I was thinking, snow? Naw, can't be. It's August 18th and 80 degrees out. At any rate I got another mile and a half in and there it was. Snow. Huge banks of it stored in drifts from the previous winter. Unfortunately, I left the camera in the car, so I don't have any photographic evidence.

Eventually, I came to a fork in the trail and had to decide which way to go. That was quickly decided for me as the fork that went to the east ran into snow drifts much further than I was willing to try to ride across. I want back and took the fork to the north which quickly became too steep to ride. I figured I was close to the destination, so I stowed my bike behind a log (not that there was anyone around for miles) and proceeded on foot. About a quarter mile later, the woods opened up to a steep climb up a cinder cone. At the top I found out what The Twins were about. Basically, The Twins are a large cinder cone with the top blown off which created two summits. The view was spectacular--360 degrees since it is the highest point in that region.
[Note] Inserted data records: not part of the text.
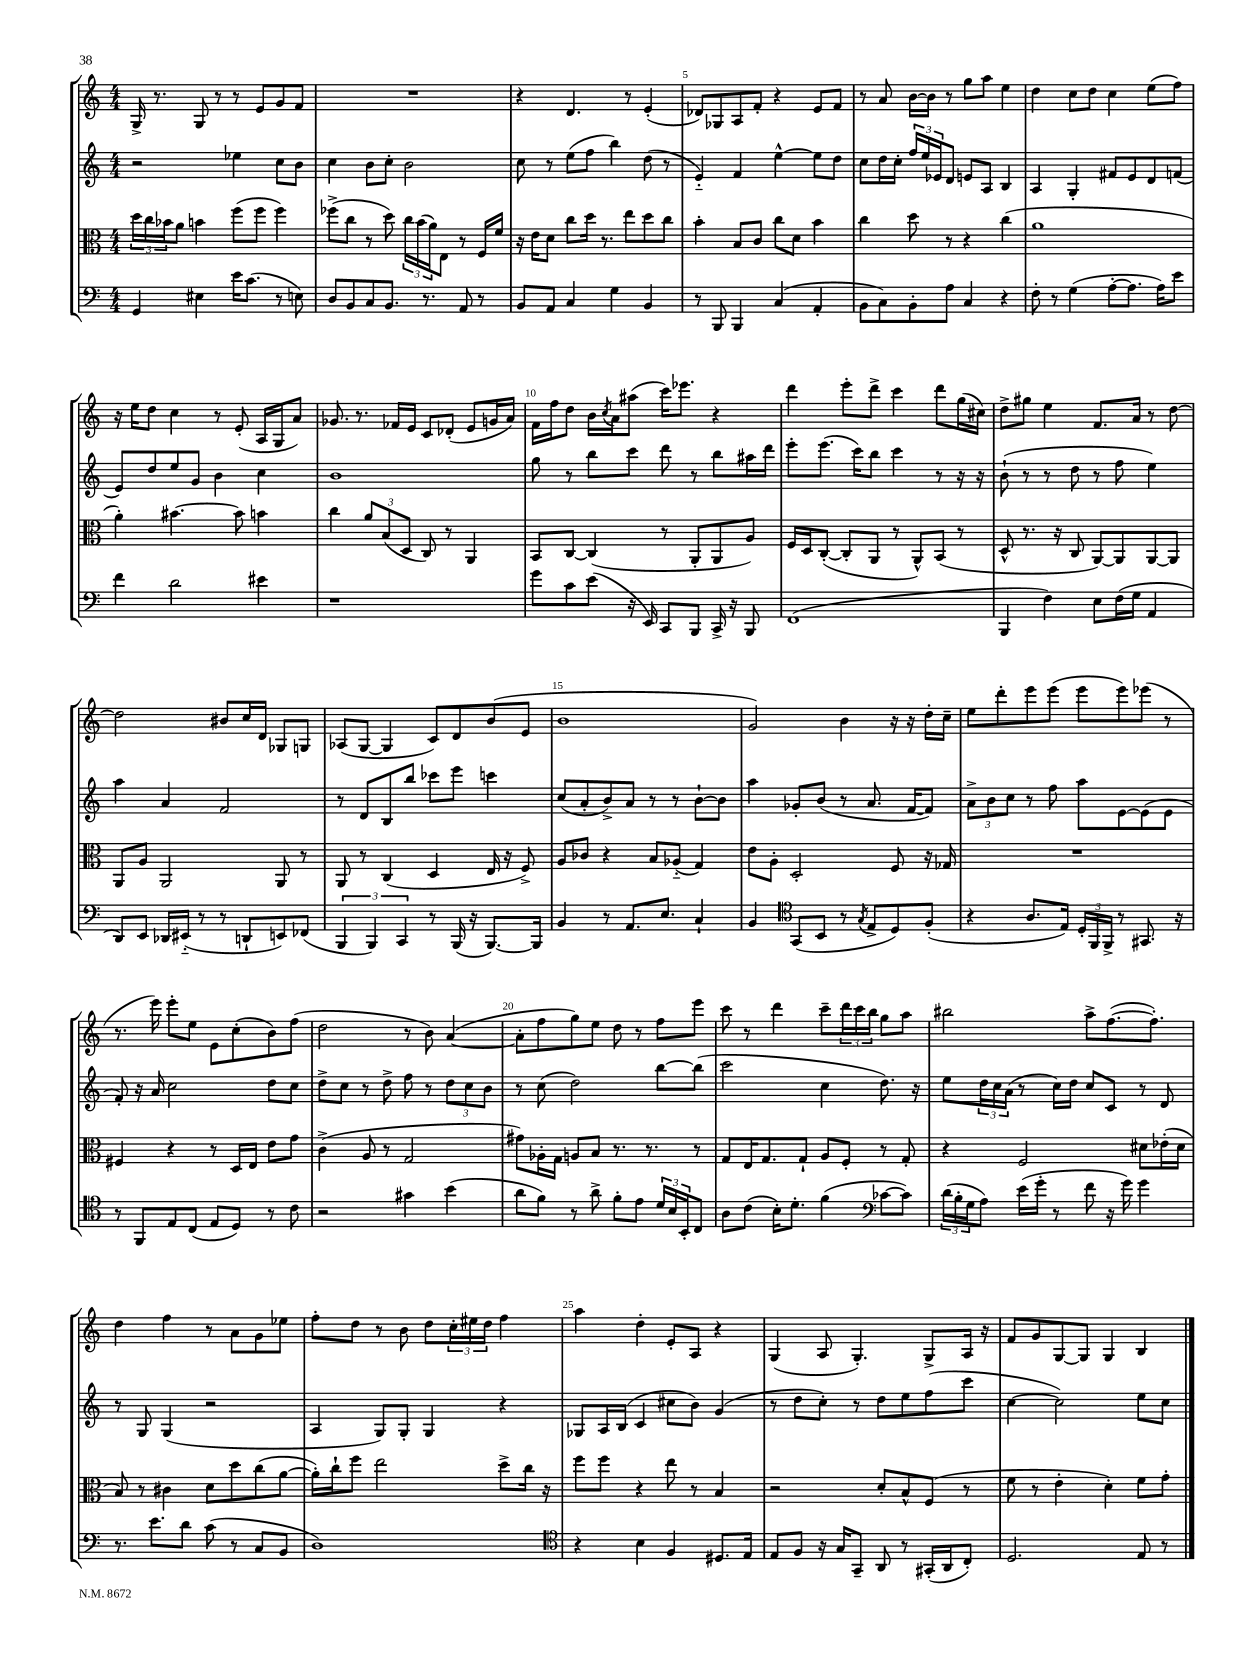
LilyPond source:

<<
\new StaffGroup <<
\new Staff = "s0" {
    \clef treble \key c \major \numericTimeSignature \time 4/4
    g16-> r8. g8 r8 r8 e'8 g'8 f'8 |
    R1 |
    r4 d'4. r8 e'4-.( |
    des'8) ges8 a8 f'8-. r4 e'8 f'8 |
    r8 a'8 b'16~ b'16 r8 g''8 a''8 e''4 |
    d''4 c''8 d''8 c''4 e''8( f''8) |
    r16 e''16 d''8 c''4 r8 e'8-.( a16 g16 a'8) |
    ges'8. r8. fes'16 e'16 c'8 des'8-.( e'8 g'16 a'16) |
    f'16 f''16 d''8 b'16 \acciaccatura { c''8 } a'16 ais''8( c'''16) ees'''8. r4 |
    d'''4 e'''8-. d'''8-> c'''4 d'''8 g''16( cis''16) |
    d''8-> gis''8 e''4 f'8. a'16 r8 d''8~ |
    d''2 bis'8 c''16 d'16 ges8 g8 |
    aes8( g8~ g4 c'8) d'8 b'8( e'8 |
    b'1 |
    g'2) b'4 r16 r16 d''16-. c''16-- |
    e''8 d'''8-. e'''8 e'''8( e'''8 e'''8) ees'''8( r8 |
    r8. e'''16) e'''8-. e''8 e'8 c''8-.( b'8) f''8( |
    d''2 r8 b'8) a'4~( |
    a'8-. f''8 g''8) e''8 d''8 r8 f''8 e'''8 |
    c'''8 r8 d'''4 c'''8-- \tuplet 3/2 { d'''16 c'''16 b''16 } g''8 a''8 |
    bis''2 a''8-> f''8.~( f''8.-.) |
    d''4 f''4 r8 a'8 g'8 ees''8 |
    f''8-. d''8 r8 b'8 d''8 \tuplet 3/2 { c''16-. eis''16 d''16 } f''4 |
    a''4 d''4-. e'8-. a8 r4 |
    g4( a8 g4.-.) g8-> a16 r16 |
    f'8 g'8 g8~ g8 g4 b4 \bar "|." |
}
\new Staff = "s1" {
    \clef treble \key c \major \numericTimeSignature \time 4/4
    r2 ees''4 c''8 b'8 |
    c''4 b'8 c''8-. b'2 |
    c''8 r8 e''8( f''8 b''4) d''8( r8 |
    e'4-_) f'4 e''4~-^ e''8 d''8 |
    c''8 d''16 c''16-. \tuplet 3/2 { f''16 e''16 ees'16 } d'8 e'8 a8 b4 |
    a4 g4-. fis'8 e'8 d'8 f'8( |
    e'8) d''8 e''8 g'8 b'4 c''4 |
    b'1 |
    g''8 r8 b''8 c'''8 d'''8 r8 b''8 ais''16 d'''16 |
    e'''8-. e'''8.( c'''16) b''8 c'''4 r8 r16 r16 |
    b'8-!( r8 r8 d''8 r8 f''8 e''4) |
    a''4 a'4 f'2 |
    r8 d'8 b8 b''8 ces'''8 e'''8 c'''4 |
    c''8( a'8-. b'8->) a'8 r8 r8 b'8~-! b'8 |
    a''4 ges'8-. b'8( r8 a'8. f'16~ f'8) |
    \tuplet 3/2 { a'8-> b'8 c''8 } r8 f''8 a''8 e'8~ e'8( e'8 |
    f'8-.) r16 a'16 c''2 d''8 c''8 |
    d''8-> c''8 r8 d''8-> f''8 r8 \tuplet 3/2 { d''8 c''8 b'8 } |
    r8 c''8( d''2) b''8~ b''8( |
    c'''2 c''4 d''8.) r16 |
    e''8 \tuplet 3/2 { d''16 c''16 a'16( } r8 c''16) d''16 c''8 c'8 r8 d'8 |
    r8 g8 g4( r2 |
    a4 g8) g8-. g4 r4 |
    ges8 a16 b16( c'4 cis''8 b'8) g'4( |
    r8 d''8 c''8-.) r8 d''8 e''8 f''8( c'''8 |
    c''4~ c''2) e''8 c''8 \bar "|." |
}
\new Staff = "s2" {
    \clef alto \key c \major \numericTimeSignature \time 4/4
    \tuplet 3/2 { d''16 c''16 bes'16 } a'8 b'4 f''8( f''8 f''4) |
    fes''8->( c''8 r8 d''8) \tuplet 3/2 { c''16 b'16( a'16) } e8 r8 f16 f'16 |
    r16 e'16 d'8 c''8 d''16 r8. e''8 d''8 c''8 |
    b'4-. b8 c'8 c''8 d'8 b'4 |
    c''4 d''8 r8 r4 c''4( |
    a'1 |
    a'4-.) bis'4.~ bis'8 b'4 |
    c''4 \tuplet 3/2 { a'8 b8( d8 } c8) r8 a,4 |
    b,8 c8~ c4( r8 a,8-. a,8 a8) |
    f16 d16 c8~-.( c8-. a,8 r8 a,8-^) b,8( r8 |
    d8-^ r8. r16 c8 a,8~) a,8 a,8~ a,8 |
    a,8 a8 a,2 a,8 r8 |
    a,8 r8 c4( d4 e16 r16 f8->) |
    a8 ces'8 r4 b8 aes8-_( g4) |
    e'8 a8-. d2-. f8 r16 ges16 |
    R1 |
    fis4 r4 r8 d16 e16 e'8 g'8 |
    c'4->( a8 r8 g2 |
    gis'8) aes16-. g16 a8 b8 r8. r8. r8 |
    g8 e16 g8. g8-! a8 f8-. r8 g8-. |
    r4 f2 dis'8 ees'16-.( dis'16 |
    b8) r8 cis'4 d'8 d''8 c''8( a'8~ |
    a'16-.) c''16-! f''8 e''2 d''8-> c''16 r16 |
    f''8 f''8 r4 e''8 r8 b4 |
    r2 d'8-. b8-^ f8( r8 |
    f'8 r8 e'4-. d'4-.) f'8 g'8-. \bar "|." |
}
\new Staff = "s3" {
    \clef bass \key c \major \numericTimeSignature \time 4/4
    g,4 eis4 e'16 c'8.( r8 e8) |
    d8 b,8 c8 b,8. r8. a,8 r8 |
    b,8 a,8 c4 g4 b,4 |
    r8 b,,8 b,,4 c4( a,4-. |
    b,8 c8) b,8-. a8 c4 r4 |
    f8-. r8 g4( a8~-. a8. a16) e'8 |
    f'4 d'2 eis'4 |
    r1 |
    g'8 c'8 e'8( r16 e,16) c,8 b,,8 c,16-> r16 b,,8 |
    f,1( |
    b,,4 f4) e8 f16( g16 a,4 |
    d,8) e,8 des,16 eis,16-_( r8 r8 d,8-! e,8) fes,8( |
    \tuplet 3/2 { b,,4 b,,4) c,4 } r8 b,,16( r16 b,,8.~) b,,16 |
    b,4 r8 a,8. e8. c4-! |
    b,4 \clef tenor g,8( b,8 r8 \acciaccatura { g8 } e8-> d8) f8-.( |
    r4 a8. e16) \tuplet 3/2 { d16-. f,16 f,16-> } r8 gis,8. r16 |
    r8 f,8 e8 c8( e8 d8) r8 c'8 |
    r2 gis'4 b'4( |
    a'8 f'8) r8 a'8-> f'8-. e'8 \tuplet 3/2 { d'16 b16 b,16-. } c8 |
    a8 c'8( b16-.) d'8.-. f'4( \clef bass ces'8~ ces'8) |
    \tuplet 3/2 { d'16( b16-. g16 } a8) e'16( g'16-. r8 f'8 r16 g'16) g'4 |
    r8. e'8. d'8 c'8( r8 c8 b,8 |
    d1) |
    \clef tenor r4 b4 f4 dis8. e16 |
    e8 f8 r16 g16 g,8-- a,8 r8 gis,16-.( a,16 c8-.) |
    d2. e8 r8 \bar "|." |
}
>>
>>
\layout { \context { \Score currentBarNumber = #2 \override BarNumber.break-visibility = ##(#f #t #t) barNumberVisibility = #(every-nth-bar-number-visible 5) } }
On the way up and back I kept seeing flags marking the route of the "Where's Waldo" 100k ultramarathon. I've run a few marathons, but never had the desire to run 60 miles. Twenty-six was enough thank you. Much less up and down mountains. The link above shows the map--which meanders all over creation.

Back to the present and into the woods.

We made extensive use of the GoPro today.

Dylan rides the backcountry off of Cherokee Ridge.

Dylan had the wild idea of going off trail and hiking up to the top of the ridge. It looked good enough that I tagged along. It was tough going--every time I stepped outside of one of Dylan's tracks I postholed up to my hip. I was a little cold going into this excursion, but sweating by the end.

Payday!

Here's the view from on top of Dylan's head...

We saw the elk again on the way home. Today they were about five miles downstream from Oakridge feeding in a grassy meadow on the far side of the river. Out of more than 100 trips up to The Pass, I've seen elk three times.

The first time was several years ago when I saw a single cow standing in the middle of Salt Creek a mile or so from the railroad bridge. That was an amazing sight. The second time was last weekend when we saw five cows walking down the Salmon Creek path in the town of Oakridge. I've never seen elk so close to a human settlement.

They don't show themselves often, but it's neat when they do.